→ **Problema a resolver**: Devolva, sem qualquer alteração, a parte do excerto sobre o caminho-de-ferro em Portugal que começa em "Naqueles dias de" e segue até "pessoas, maioritariamente, mineiros.".
===== Excerto do texto =====
A família real não estava em Lisboa para receber os ilustres estrangeiros que vinham na viagem estreia do Sud-Express. Encontrava-se no norte do país, num périplo durante o qual, nomeadamente, inauguraram a estátua de homenagem a D. Afonso Henriques, em Guimarães. Esta viagem e as numerosas obras que então decorriam no âmbito da expansão do caminho-de-ferro, dominavam as notícias dos jornais.

O primeiro troço de linha, entre Lisboa e o Carregado, tinha entrado ao serviço em 1856. Desde aí, as novidades não mais pararam.

Naqueles dias de 1887, falava-se da necessidade que houve de usar duas locomotivas para puxar um comboio extraordinariamente pesado que partira de Coimbra. Dava-se a novidade das almofadas que, por módica quantia, se podia utilizar nas viagens em Portugal. Esmiuçavam-se as obras de sondagem, terraplanagem e perfuração para a construção daquela que seria a linha urbana da cidade de Lisboa e o túnel do Rossio, onde trabalhavam diariamente 1.800 pessoas, maioritariamente, mineiros.
===== Dados registados =====
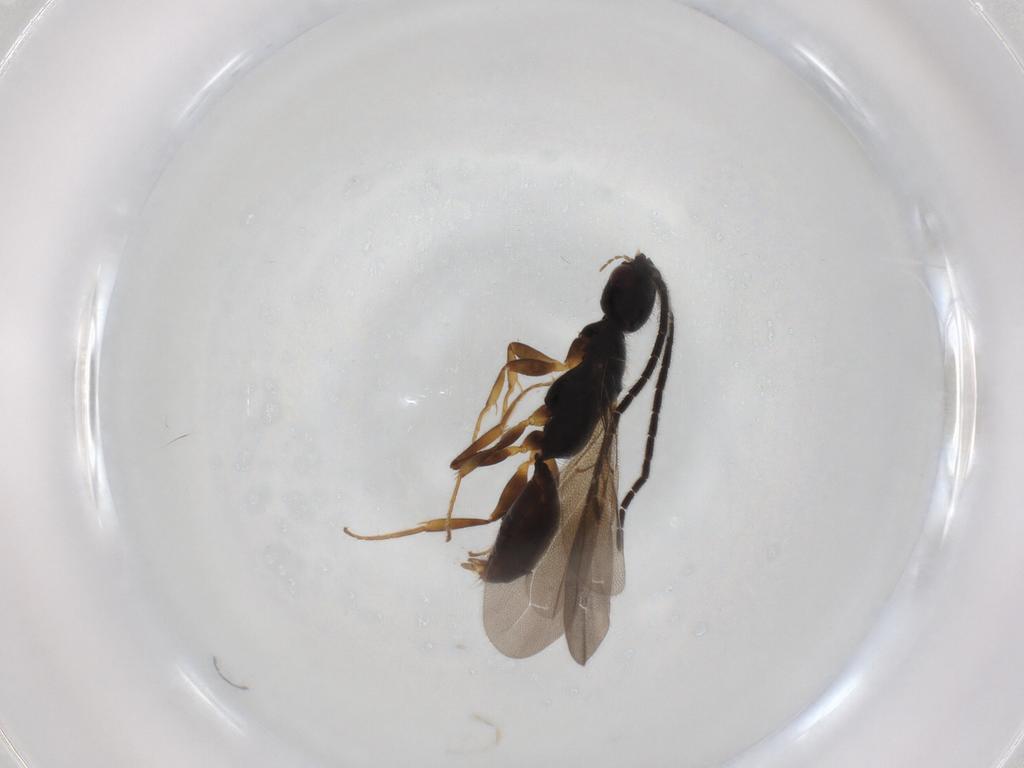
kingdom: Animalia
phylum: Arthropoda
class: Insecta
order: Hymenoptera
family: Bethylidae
=====
===== Dados registados =====
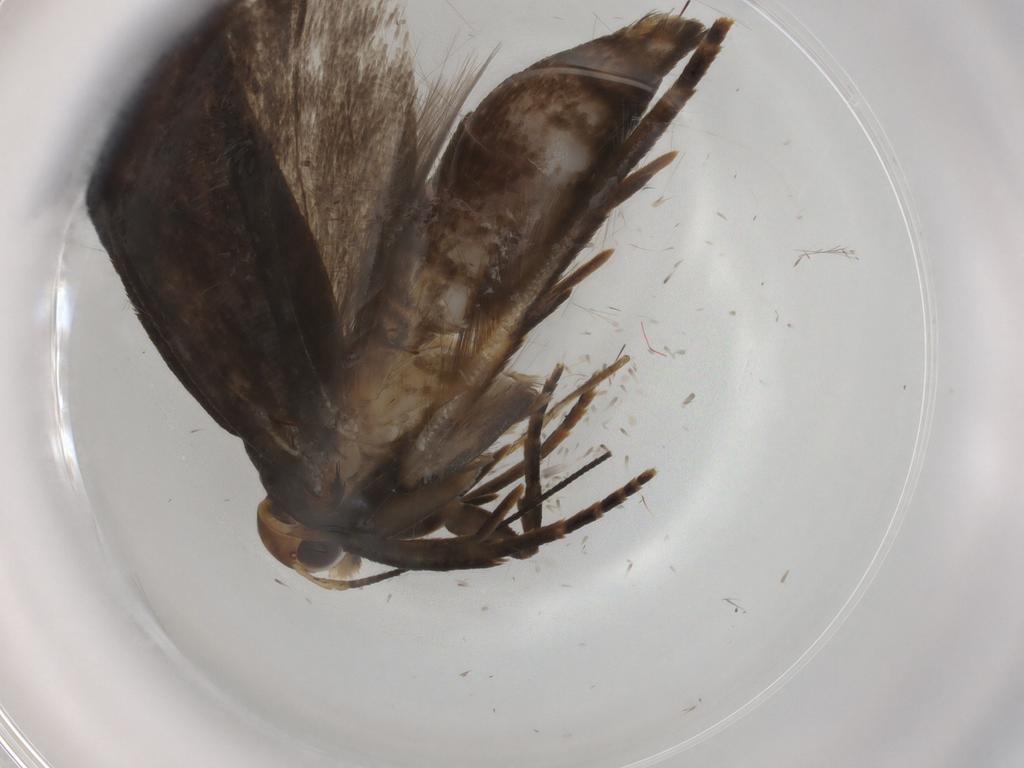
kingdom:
=====
===== Dados registados =====
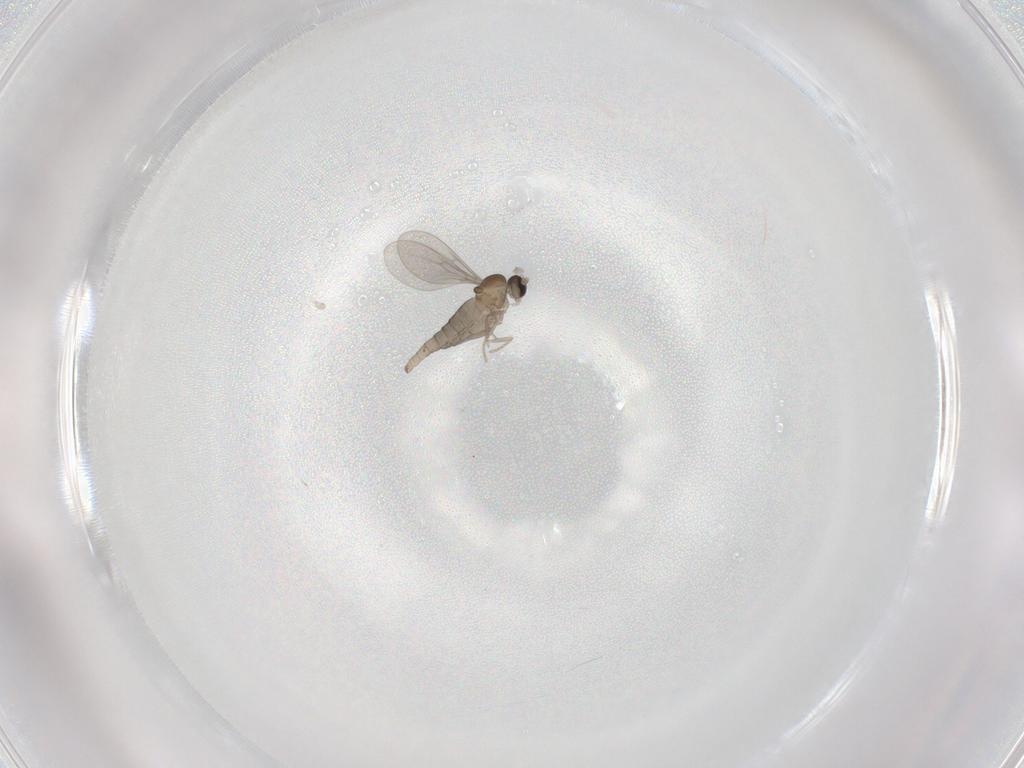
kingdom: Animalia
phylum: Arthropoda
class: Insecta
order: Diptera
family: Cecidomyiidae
=====
→ **Resposta ao exercício**:
Naqueles dias de 1887, falava-se da necessidade que houve de usar duas locomotivas para puxar um comboio extraordinariamente pesado que partira de Coimbra. Dava-se a novidade das almofadas que, por módica quantia, se podia utilizar nas viagens em Portugal. Esmiuçavam-se as obras de sondagem, terraplanagem e perfuração para a construção daquela que seria a linha urbana da cidade de Lisboa e o túnel do Rossio, onde trabalhavam diariamente 1.800 pessoas, maioritariamente, mineiros.